Proper form: Keep your back straight—hyperextending with an arch as you reach your arms and legs out could put too much stress on your lumbar spine. Also keep your shoulders down and away from your ears to avoid neck compression.
How it helps: “This alternating motion is a lot like the coordination required for a standing alternating arm and leg extension,” says Dr. Frankinburger. “You’re building core stability and capacity for distal movement.” Meaning, you'll better be able to perform large movements that require you to move limbs away from the center of your body, like unloading the dish washer.
3. Standing march
Start standing with your feet under your hips. Lift your right knee up so your thigh is parallel with the floor and hold for a breath. Then, lower it back down and switch sides. That’s one rep.
Proper form: Keep your hips level as you bring up each knee, and spread the weight evenly throughout the foot that remains on the ground.
How it helps: “Balance is correlated with coordination,” Dr. Frankinburger says. “They’re two separate things, but there’s overlap between the two. Here, you’re coordinating your motion using hip flexion and core stability, on alternating legs.”
4. Overhead squat
Stand with your feet shoulder-width apart, and extend your arms up overhead. While keeping your torso upright, sit back into your glutes and bend both knees deeply, lowering your seat toward the floor. Make sure your butt doesn’t go lower than your knees.
Proper form: Don't let your knees knock together as you bend down—they should remain parallel the whole time.
How it helps: Much like the standing march, you’re coordinating whole-body movement using hip flexion (bending) and core stability while also lifting your arms overhead. Bonus: If a particular part of this motion feels especially hard, it could be a sign of where you need to work on your fitness—many trainers use overhead squats to assess clients regularly.
5. Walking lunge
Start standing with feet under hips. Take a big step forward with your right leg, then bend deeply through both knees, coming into your lunge. Press down through your front heel and push off your back foot to stand up and step your left leg forward to meet the right. Now repeat with the left leg. That’s one rep. Continue alternating, and turn around if you run out of room.
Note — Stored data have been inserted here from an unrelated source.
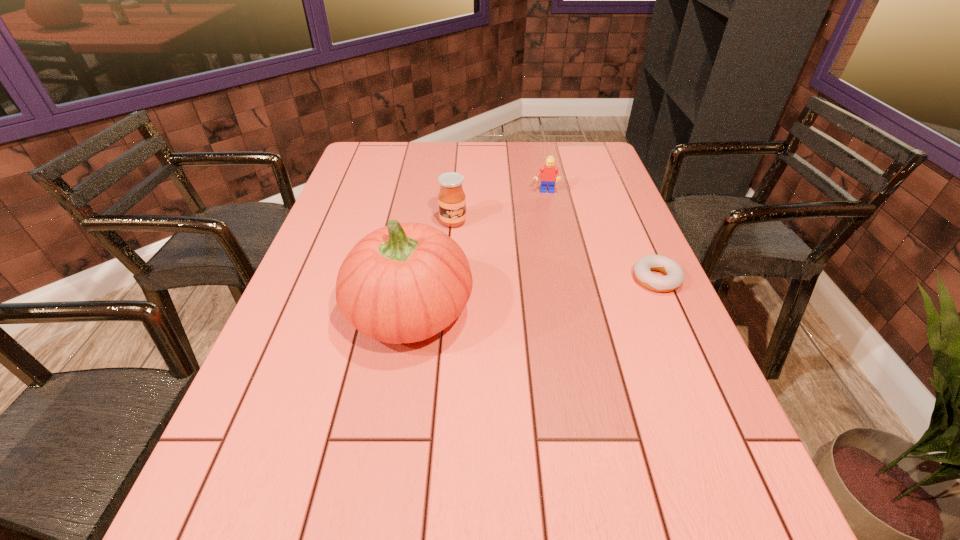
Where is `the tallest object`? The height and width of the screenshot is (540, 960). the tallest object is located at coordinates (403, 283).

The height and width of the screenshot is (540, 960). Identify the location of the shortest object. (674, 273).

I want to click on doughnut, so click(674, 273).

Where is `Lego`? Lego is located at coordinates click(549, 173).

At what (x,y) coordinates should I click in order to perform the action: click on the third tallest object. Please return your answer as a coordinate pair (x, y). This screenshot has height=540, width=960. Looking at the image, I should click on tap(549, 173).

Identify the location of honey. (451, 199).

This screenshot has height=540, width=960. Identify the location of the second tallest object. (451, 199).

This screenshot has width=960, height=540. Find the location of `vacant space positioned 0.080m on the left of the tallest object`. vacant space positioned 0.080m on the left of the tallest object is located at coordinates (313, 311).

The width and height of the screenshot is (960, 540). Find the location of `vacant space located 0.220m on the back of the doughnut`. vacant space located 0.220m on the back of the doughnut is located at coordinates (629, 217).

Where is `free space located on the front-facing side of the farthest object`? Image resolution: width=960 pixels, height=540 pixels. free space located on the front-facing side of the farthest object is located at coordinates (546, 252).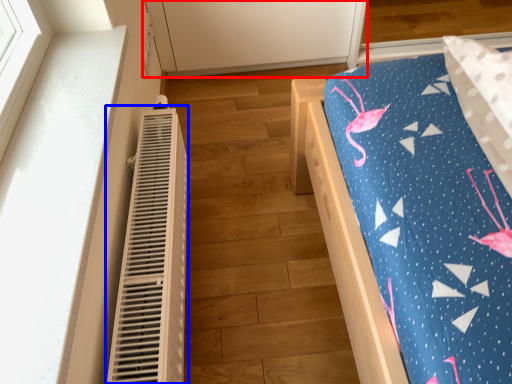
Question: Which object is further to the camera taking this photo, cabinetry (highlighted by a red box) or heater (highlighted by a blue box)?

Choices:
 (A) cabinetry
 (B) heater

Answer: (A)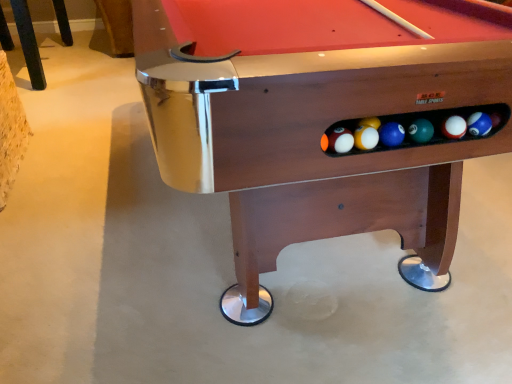
Question: Does wooden chair leg at upper left have a larger size compared to wooden billiard table at center?

Choices:
 (A) yes
 (B) no

Answer: (B)

Question: From the image's perspective, does wooden chair leg at upper left appear lower than wooden billiard table at center?

Choices:
 (A) no
 (B) yes

Answer: (A)

Question: Is wooden chair leg at upper left not inside wooden billiard table at center?

Choices:
 (A) yes
 (B) no

Answer: (A)

Question: Is wooden chair leg at upper left touching wooden billiard table at center?

Choices:
 (A) yes
 (B) no

Answer: (B)

Question: Is wooden chair leg at upper left taller than wooden billiard table at center?

Choices:
 (A) no
 (B) yes

Answer: (A)

Question: From the image's perspective, does wooden chair leg at upper left appear higher than wooden billiard table at center?

Choices:
 (A) no
 (B) yes

Answer: (B)

Question: Is wooden chair leg at upper left at the back of wooden billiard table at center?

Choices:
 (A) no
 (B) yes

Answer: (A)

Question: From a real-world perspective, is wooden billiard table at center on top of wooden chair leg at upper left?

Proper form: As in the overhead squat, make sure your knees track in line with your second and third toes and don’t collapse inward.
How it helps: “This requires balance, stability, and the coordination of the trunk,” says Dr. Frankinburger.
Keep in mind
Coordination is an essential part of performing everyday movements with ease and avoiding injury. Of course, these coordination exercise examples are just five of many that can help you build better body control. Many primal movements and compound exercises that work more than one body part at once could help you if you're looking into how to improve coordination. (Even walking backwards—safely—could give you a prime body-brain challenge.) Work them into your routine regularly, and watch your coordination get better. You may never join Beyoncé's back-up crew, but daily life will feel easier—we promise.